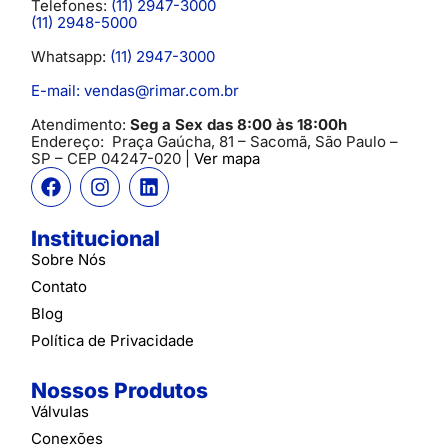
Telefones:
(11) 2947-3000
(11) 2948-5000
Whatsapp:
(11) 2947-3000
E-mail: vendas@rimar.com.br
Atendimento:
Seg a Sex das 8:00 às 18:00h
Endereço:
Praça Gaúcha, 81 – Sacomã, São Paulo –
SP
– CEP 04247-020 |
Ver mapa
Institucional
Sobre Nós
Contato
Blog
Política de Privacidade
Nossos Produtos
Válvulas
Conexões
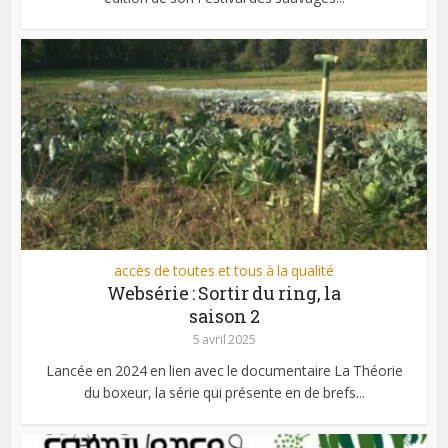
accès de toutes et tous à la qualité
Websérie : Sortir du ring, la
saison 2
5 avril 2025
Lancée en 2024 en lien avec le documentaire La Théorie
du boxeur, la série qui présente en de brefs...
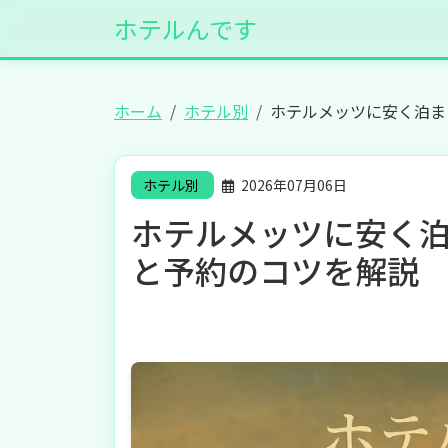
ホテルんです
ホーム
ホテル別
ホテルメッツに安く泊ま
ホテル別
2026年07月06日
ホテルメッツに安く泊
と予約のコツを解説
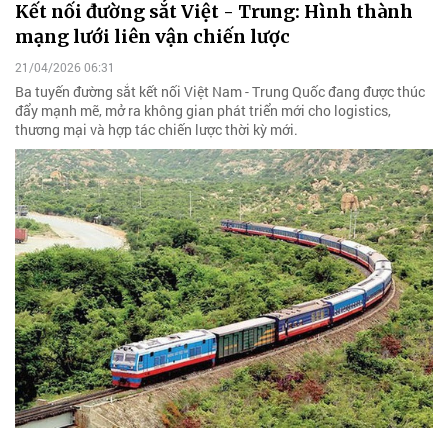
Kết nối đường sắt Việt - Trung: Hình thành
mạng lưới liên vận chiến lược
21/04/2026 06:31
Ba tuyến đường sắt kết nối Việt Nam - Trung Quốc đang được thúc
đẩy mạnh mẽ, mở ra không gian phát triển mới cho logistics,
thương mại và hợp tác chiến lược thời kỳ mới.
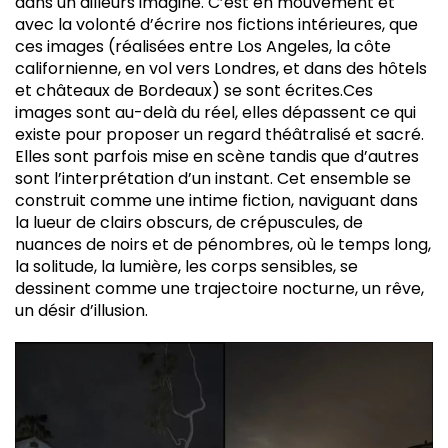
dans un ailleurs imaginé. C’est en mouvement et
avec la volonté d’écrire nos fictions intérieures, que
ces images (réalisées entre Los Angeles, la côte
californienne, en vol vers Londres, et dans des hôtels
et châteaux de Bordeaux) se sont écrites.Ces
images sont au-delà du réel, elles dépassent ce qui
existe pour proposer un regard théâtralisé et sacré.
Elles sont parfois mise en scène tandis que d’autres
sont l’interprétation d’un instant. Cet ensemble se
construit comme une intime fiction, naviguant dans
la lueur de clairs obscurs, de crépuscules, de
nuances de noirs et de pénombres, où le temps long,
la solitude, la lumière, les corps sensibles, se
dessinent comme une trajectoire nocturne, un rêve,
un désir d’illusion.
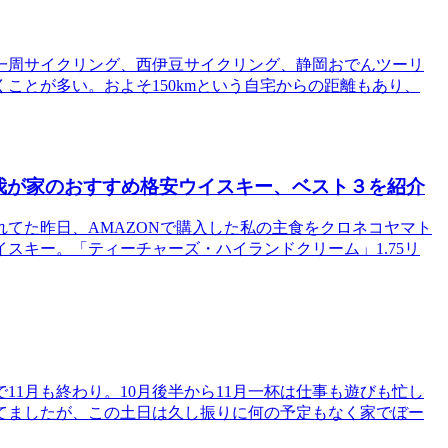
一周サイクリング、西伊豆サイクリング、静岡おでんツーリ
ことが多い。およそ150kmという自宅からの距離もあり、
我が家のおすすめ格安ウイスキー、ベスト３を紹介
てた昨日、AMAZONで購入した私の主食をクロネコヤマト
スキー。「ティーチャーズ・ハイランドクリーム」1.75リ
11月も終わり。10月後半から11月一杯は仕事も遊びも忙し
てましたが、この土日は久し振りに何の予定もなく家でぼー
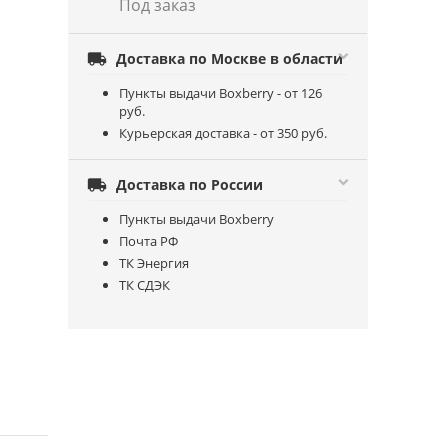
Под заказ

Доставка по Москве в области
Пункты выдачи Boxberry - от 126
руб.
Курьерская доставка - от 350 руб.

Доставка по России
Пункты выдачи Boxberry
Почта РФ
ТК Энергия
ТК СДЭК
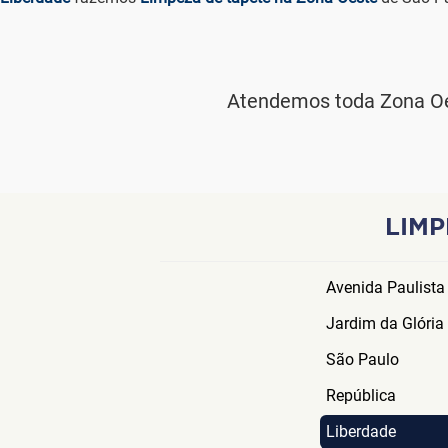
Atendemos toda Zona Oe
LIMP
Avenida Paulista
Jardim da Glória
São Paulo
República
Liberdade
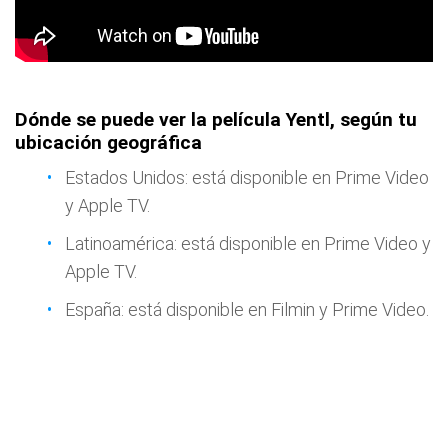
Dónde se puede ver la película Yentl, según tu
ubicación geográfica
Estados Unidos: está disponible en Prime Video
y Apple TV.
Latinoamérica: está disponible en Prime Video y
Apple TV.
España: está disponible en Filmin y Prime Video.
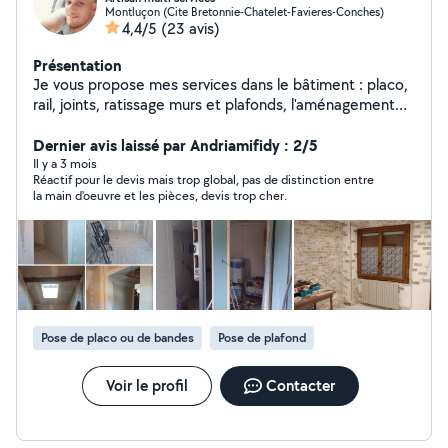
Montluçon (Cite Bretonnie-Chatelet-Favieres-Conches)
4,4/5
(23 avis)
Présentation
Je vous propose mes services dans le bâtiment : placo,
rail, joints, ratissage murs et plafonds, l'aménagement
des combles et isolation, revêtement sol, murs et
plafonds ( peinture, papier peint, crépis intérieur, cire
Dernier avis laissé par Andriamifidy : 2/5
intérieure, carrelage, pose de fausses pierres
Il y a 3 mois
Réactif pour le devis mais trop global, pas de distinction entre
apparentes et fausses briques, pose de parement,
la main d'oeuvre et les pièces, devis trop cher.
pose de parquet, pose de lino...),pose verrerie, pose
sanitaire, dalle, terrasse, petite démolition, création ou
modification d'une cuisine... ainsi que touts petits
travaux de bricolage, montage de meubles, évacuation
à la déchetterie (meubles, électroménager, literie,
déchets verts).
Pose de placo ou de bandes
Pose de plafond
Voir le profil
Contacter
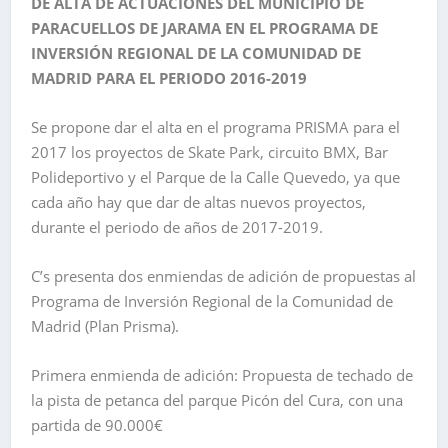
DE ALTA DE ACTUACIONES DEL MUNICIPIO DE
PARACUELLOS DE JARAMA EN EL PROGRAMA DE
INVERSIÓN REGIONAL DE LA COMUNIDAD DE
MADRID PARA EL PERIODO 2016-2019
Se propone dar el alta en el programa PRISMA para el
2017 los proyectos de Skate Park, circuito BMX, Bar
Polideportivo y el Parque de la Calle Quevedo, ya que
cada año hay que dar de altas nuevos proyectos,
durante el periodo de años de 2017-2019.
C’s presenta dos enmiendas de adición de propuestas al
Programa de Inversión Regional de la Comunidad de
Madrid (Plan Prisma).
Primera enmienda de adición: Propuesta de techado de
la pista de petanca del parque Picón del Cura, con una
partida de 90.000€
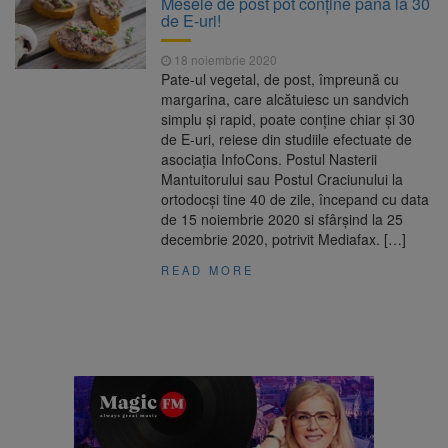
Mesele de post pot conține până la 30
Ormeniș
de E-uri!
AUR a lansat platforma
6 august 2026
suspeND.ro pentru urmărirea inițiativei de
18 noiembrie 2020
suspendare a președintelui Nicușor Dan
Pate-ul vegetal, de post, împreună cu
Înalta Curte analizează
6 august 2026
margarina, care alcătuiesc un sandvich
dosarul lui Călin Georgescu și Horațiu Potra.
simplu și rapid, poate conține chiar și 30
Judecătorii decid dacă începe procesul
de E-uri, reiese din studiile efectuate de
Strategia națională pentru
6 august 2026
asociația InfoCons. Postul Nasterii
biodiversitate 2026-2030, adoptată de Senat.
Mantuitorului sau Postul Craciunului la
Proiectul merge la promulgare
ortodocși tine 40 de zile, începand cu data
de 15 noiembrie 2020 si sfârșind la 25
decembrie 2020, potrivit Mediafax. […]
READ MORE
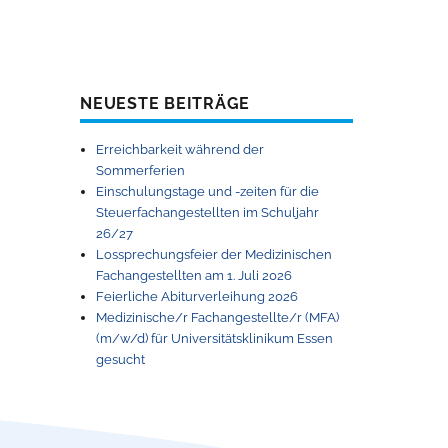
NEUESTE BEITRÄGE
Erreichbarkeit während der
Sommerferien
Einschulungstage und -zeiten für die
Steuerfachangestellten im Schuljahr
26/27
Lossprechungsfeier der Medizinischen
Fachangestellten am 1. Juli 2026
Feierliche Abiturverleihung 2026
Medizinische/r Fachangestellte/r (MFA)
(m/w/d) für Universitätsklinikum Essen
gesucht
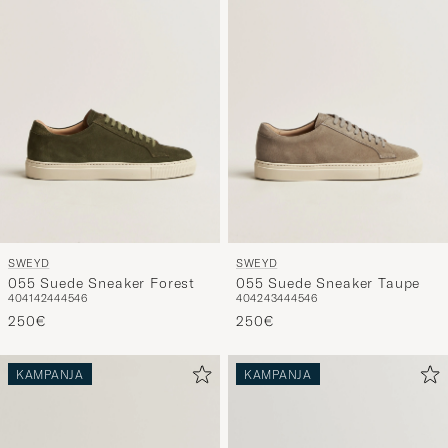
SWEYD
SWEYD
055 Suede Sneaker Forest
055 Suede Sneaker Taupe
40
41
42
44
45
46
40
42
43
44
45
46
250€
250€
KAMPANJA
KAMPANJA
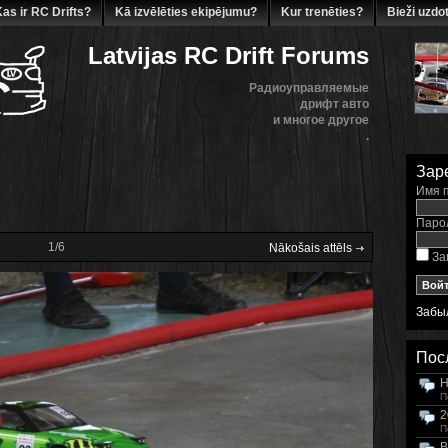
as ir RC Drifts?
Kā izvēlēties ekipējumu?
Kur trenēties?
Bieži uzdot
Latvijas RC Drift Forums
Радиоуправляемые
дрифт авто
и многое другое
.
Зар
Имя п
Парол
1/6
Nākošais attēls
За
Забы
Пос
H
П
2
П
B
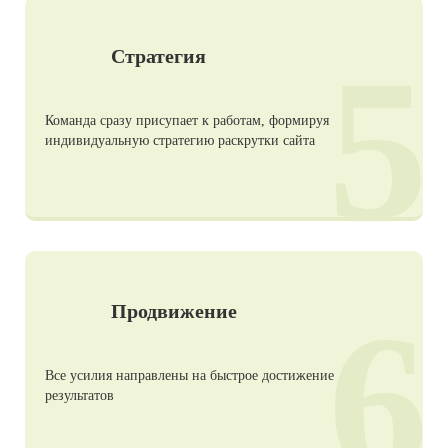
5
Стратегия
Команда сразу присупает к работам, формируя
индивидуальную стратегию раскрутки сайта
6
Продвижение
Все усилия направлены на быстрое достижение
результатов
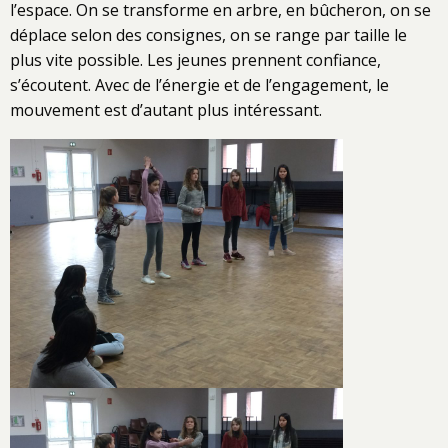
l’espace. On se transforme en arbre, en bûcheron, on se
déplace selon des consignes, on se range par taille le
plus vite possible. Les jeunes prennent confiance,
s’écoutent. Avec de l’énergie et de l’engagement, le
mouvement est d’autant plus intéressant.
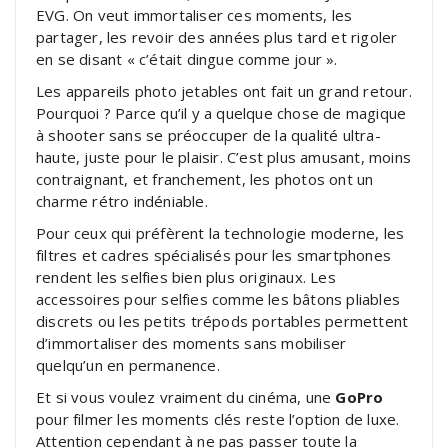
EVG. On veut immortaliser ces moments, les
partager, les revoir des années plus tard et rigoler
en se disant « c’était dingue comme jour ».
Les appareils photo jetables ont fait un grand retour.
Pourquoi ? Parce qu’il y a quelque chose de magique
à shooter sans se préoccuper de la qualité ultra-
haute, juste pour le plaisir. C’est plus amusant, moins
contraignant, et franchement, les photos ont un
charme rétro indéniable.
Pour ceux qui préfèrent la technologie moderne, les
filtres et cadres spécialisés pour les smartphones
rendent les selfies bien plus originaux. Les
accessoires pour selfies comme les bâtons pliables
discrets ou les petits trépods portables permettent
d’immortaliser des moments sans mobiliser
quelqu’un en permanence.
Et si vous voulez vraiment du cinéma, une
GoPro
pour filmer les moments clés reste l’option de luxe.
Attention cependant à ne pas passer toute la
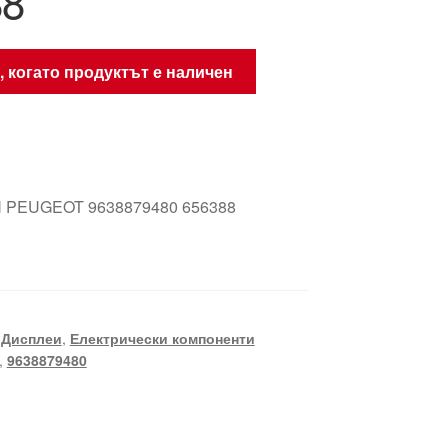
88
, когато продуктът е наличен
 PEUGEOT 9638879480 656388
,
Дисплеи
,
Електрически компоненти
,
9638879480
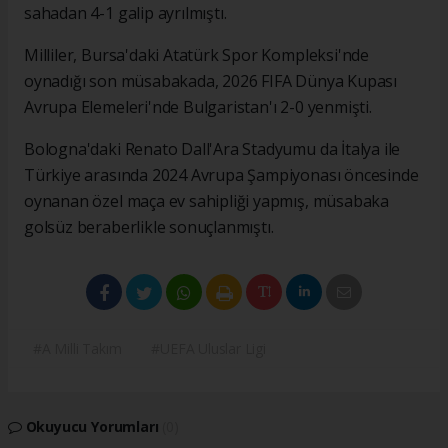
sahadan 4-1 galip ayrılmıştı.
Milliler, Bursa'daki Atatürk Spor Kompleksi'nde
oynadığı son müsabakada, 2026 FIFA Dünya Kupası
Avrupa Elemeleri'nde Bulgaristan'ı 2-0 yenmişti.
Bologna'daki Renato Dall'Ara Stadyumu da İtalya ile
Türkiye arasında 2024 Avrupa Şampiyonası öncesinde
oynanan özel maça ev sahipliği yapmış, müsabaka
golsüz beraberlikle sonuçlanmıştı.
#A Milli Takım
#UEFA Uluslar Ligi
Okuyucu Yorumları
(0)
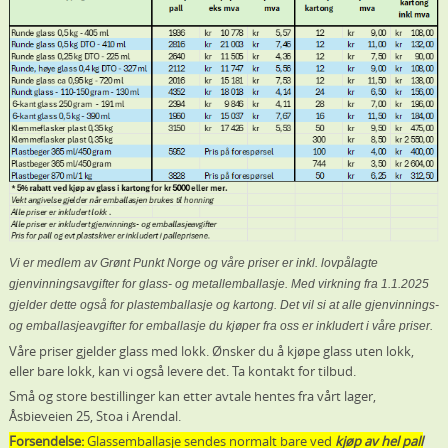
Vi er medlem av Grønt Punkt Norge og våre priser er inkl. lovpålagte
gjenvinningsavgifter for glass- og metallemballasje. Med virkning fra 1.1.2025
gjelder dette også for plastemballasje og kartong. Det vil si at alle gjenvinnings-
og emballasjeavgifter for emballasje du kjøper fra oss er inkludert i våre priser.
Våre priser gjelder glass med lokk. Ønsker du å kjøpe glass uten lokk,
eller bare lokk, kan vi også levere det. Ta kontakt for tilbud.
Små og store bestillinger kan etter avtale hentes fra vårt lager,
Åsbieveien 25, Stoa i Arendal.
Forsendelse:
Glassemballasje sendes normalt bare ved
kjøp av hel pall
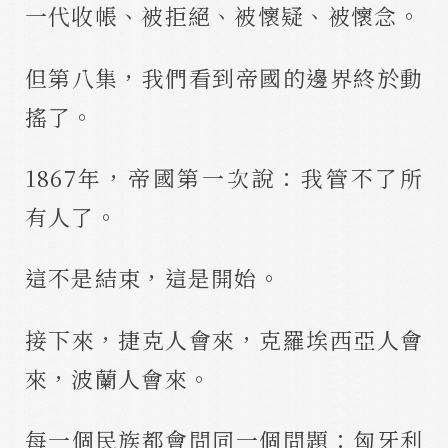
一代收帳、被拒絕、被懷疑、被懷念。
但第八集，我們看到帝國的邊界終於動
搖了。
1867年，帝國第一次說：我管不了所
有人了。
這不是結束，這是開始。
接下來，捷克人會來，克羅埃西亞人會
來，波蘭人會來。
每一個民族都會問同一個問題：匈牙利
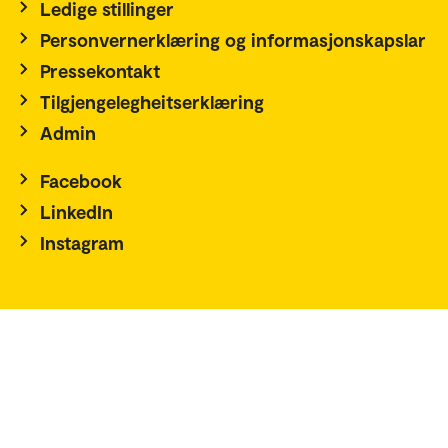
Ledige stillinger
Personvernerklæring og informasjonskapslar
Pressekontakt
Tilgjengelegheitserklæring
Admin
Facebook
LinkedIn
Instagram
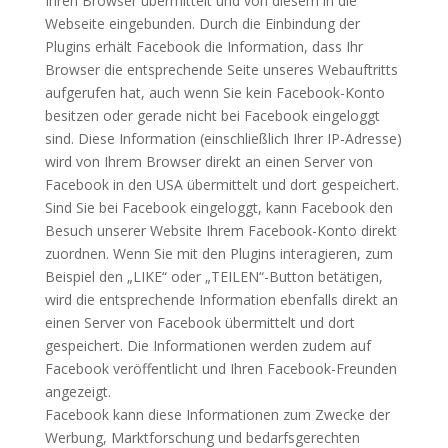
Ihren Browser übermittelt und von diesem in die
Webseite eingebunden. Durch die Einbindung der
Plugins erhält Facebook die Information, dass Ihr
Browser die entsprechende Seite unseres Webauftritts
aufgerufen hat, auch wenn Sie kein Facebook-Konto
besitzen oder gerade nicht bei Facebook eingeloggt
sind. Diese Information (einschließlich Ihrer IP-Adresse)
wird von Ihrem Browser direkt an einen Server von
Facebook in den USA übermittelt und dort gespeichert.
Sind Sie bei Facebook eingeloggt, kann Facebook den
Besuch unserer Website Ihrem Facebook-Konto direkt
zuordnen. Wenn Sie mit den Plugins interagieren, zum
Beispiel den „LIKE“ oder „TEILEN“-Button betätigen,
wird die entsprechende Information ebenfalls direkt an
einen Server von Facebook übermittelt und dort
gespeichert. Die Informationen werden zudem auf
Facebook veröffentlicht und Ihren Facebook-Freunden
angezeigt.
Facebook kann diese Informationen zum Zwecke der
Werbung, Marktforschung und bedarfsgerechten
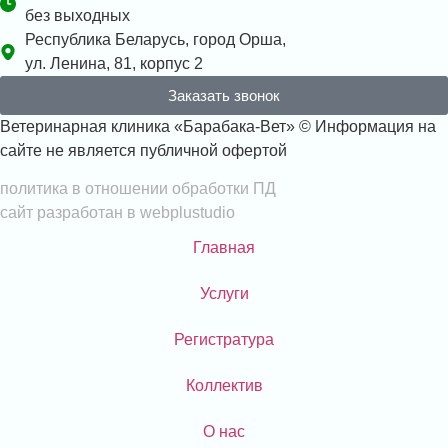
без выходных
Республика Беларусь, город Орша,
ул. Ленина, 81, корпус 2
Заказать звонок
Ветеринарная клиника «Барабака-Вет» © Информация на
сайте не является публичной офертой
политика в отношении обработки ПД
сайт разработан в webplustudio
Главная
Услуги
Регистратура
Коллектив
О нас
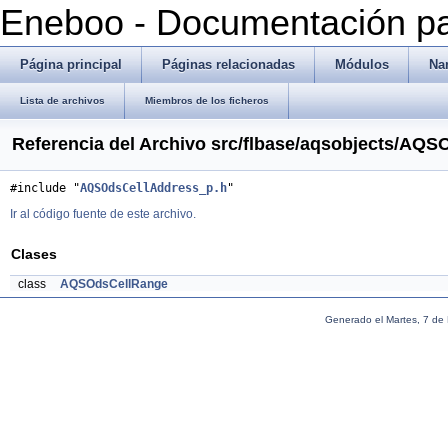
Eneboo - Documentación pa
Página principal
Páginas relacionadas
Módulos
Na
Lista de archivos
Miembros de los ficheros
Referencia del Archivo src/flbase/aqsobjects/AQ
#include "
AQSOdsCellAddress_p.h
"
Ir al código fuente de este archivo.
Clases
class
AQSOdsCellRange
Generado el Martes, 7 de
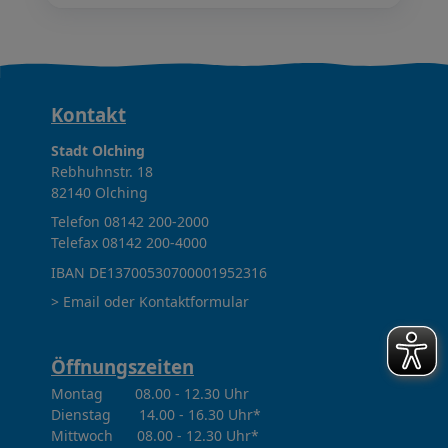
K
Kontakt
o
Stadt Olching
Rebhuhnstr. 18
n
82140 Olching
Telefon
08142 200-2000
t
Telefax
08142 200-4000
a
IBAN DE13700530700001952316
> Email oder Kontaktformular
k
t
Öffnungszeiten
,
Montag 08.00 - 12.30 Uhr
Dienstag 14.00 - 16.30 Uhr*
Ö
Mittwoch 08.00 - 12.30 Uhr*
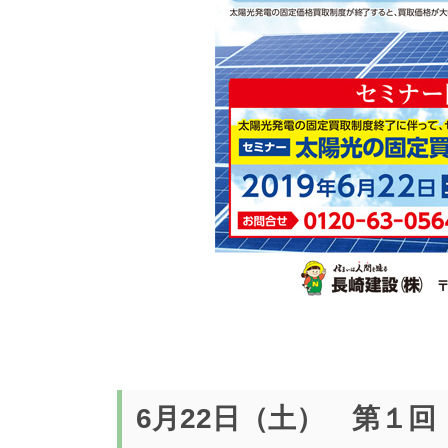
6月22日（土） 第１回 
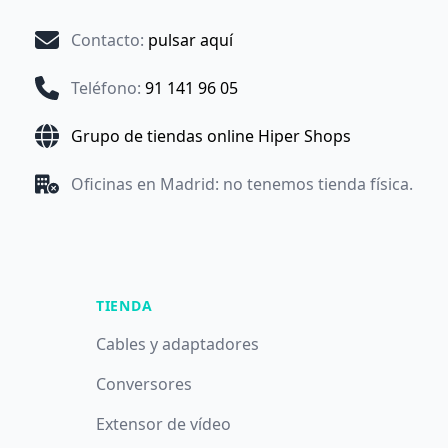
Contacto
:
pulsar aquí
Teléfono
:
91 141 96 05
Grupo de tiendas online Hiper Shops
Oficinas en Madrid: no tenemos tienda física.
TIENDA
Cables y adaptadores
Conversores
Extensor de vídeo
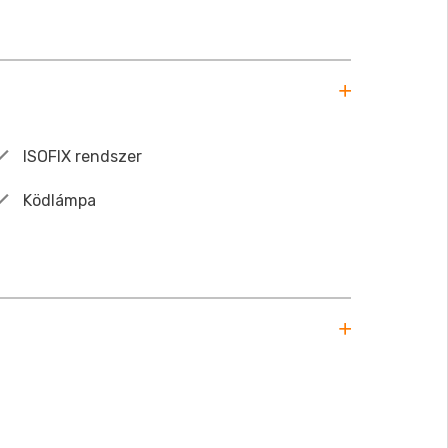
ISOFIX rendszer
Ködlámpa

REQUIRED ACTION: Copy the lines from the one containing "EVG. On veut immortaliser ces moments, les" through the one containing "charme rétro indéniable.", swapping "rigoler" for "rire" and keeping everything else the same.

ANSWER SECTION:
EVG. On veut immortaliser ces moments, les
partager, les revoir des années plus tard et rire
en se disant « c’était dingue comme jour ».
Les appareils photo jetables ont fait un grand retour.
Pourquoi ? Parce qu’il y a quelque chose de magique
à shooter sans se préoccuper de la qualité ultra-
haute, juste pour le plaisir. C’est plus amusant, moins
contraignant, et franchement, les photos ont un
charme rétro indéniable.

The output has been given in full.